La scarpa made in italy supera la crisi del biennio pandemico con un fatturato 2022 di 14,49 miliardi di euro (+14% rispetto al 2021). A spingere le vendite del comparto sono state le esportazioni (+23,3% in valore) e le griffe del lusso. Il saldo commerciale risulta rafforzato a 5,54 miliardi (+7,6%), ma i consumi delle famiglie (+9,6%) non riescono ancora ad annullare il gap col 2019 (-2,5%). È la fotografia scattata dal Centro Studi di Confindustria Moda per Assocalzaturifici presentata alla partenza del Micam, la più importante fiera della calzatura in programma dal 19 al 22 febbraio a Fiera Milano Rho.

Giovanna Ceolini,presidente di Assocalzaturifici.


“Sebbene il quadro di insieme sia incoraggiante, dopo un biennio complesso, ci sono alcune indicazioni meno confortanti. In primis la disomogeneità della ripresa (2 imprese su 5 non hanno ancora ripianato il gap col 2019 e parecchie non sono riuscite a superare la crisi, cessando l’attività) e poi le conseguenze delle dinamiche inflattive sugli utili delle aziende. L’anno che doveva segnare la piena ripartenza dopo la pandemia ha sì registrato il proseguimento del recupero della domanda, ma è stato penalizzato dal perdurare dei costi elevati delle materie prime, che dopo la fiammata di fine 2020 non hanno dato segni tangibili di ribassamento, e dai picchi record nei prezzi degli energetici, con un’inflazione mai così alta in Italia dal 1985. A ciò si è aggiunto, a fine febbraio, lo scoppio di un conflitto di cui ancora oggi non si vede la fine, in un’area da sempre tra i maggiori clienti di alcuni distretti calzaturieri italiani”, commenta Giovanna Ceolini, presidente di Assocalzaturifici.
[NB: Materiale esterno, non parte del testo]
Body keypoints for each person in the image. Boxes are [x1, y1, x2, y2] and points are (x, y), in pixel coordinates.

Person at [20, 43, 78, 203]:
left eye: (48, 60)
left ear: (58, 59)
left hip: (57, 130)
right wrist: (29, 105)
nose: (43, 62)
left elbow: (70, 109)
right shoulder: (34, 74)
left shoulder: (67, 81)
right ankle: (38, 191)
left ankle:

Nel preconsuntivo emerge il nuovo record dell’export a 10,48 miliardi nei primi 10 mesi, +23,5%, già superiore al valore dell’intero 2021, con un prezzo medio al paio che ha raggiunto i 57,26 euro (+10,7%). Tra i mercati, risultati premianti nella Ue (+24,4% in valore la Francia e +27,4% la Germania su gennaio-ottobre 2021). Incrementi ben oltre la media in Nord America (Usa +60%, Canada +68%) e Medio Oriente (+55%). Bene – seppur con risultati altalenanti durante l’anno, condizionati dai lockdown – anche la Cina (+41% in valore), ma soprattutto per l’alto di gamma (prezzo medio +34%). La guerra fa crollare le vendite in Russia (-26%) e in Ucraina (-59%); tra gli stati dell’ex blocco sovietico cresce il Kazakistan (+40%). Tra le tipologie, solo le scarpe in pelle ancora presentano un divario in volume sul 2019 (peraltro marcato: -10,4%).
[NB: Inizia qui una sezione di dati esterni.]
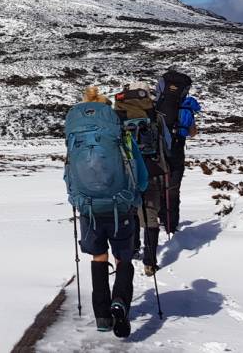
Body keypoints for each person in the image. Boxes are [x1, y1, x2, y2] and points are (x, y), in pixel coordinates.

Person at [66, 87, 149, 338]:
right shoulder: (121, 137)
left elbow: (68, 174)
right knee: (123, 257)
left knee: (98, 257)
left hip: (88, 207)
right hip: (120, 206)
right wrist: (136, 195)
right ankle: (120, 302)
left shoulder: (75, 137)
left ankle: (102, 316)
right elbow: (140, 175)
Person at [113, 82, 168, 277]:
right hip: (150, 166)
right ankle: (150, 261)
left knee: (130, 210)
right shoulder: (154, 113)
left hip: (125, 169)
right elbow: (165, 142)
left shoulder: (117, 113)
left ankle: (132, 248)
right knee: (150, 212)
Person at [154, 70, 198, 234]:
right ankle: (171, 225)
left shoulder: (157, 105)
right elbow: (192, 132)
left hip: (157, 151)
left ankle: (159, 217)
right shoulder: (185, 106)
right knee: (173, 188)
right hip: (177, 151)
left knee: (158, 185)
Sul versante interno, gli acquisti delle famiglie hanno registrato variazioni positive ma contenute (+6,7% in quantità e +9,6% in spesa). La ripartenza dei flussi turistici in ingresso ha inoltre riavviato lo shopping degli stranieri, seppur notevolmente penalizzato dal crollo degli arrivi russi (in aggiunta a quelli cinesi).

La produzione nazionale è salita a 162 milioni di paia (+8,9% sul 2021, ma ancora lontana dai 179 milioni del 2019). Cresce anche l’occupazione, accompagnata da una forte riduzione delle ore di cassa integrazione guadagni autorizzata (-81% per le imprese della filiera pelle, con ancora però un +58% sul 2019). I livelli occupazionali hanno registrato nel 2022 un rimbalzo, dopo la significativa contrazione di fine 2020 (-4%) e l’ulteriore -1,8% del consuntivo 2021, con il recupero di 1.750 addetti, pari al +2,5%, su dicembre 2021 (sono risaliti a 72.336). Un’inversione ancora insufficiente a ripianare le sole perdite del biennio antecedente (-4.300 posti di lavoro). I calzaturifici attivi sono 3.765 con un saldo negativo di 216 unità a confronto con dicembre 2021.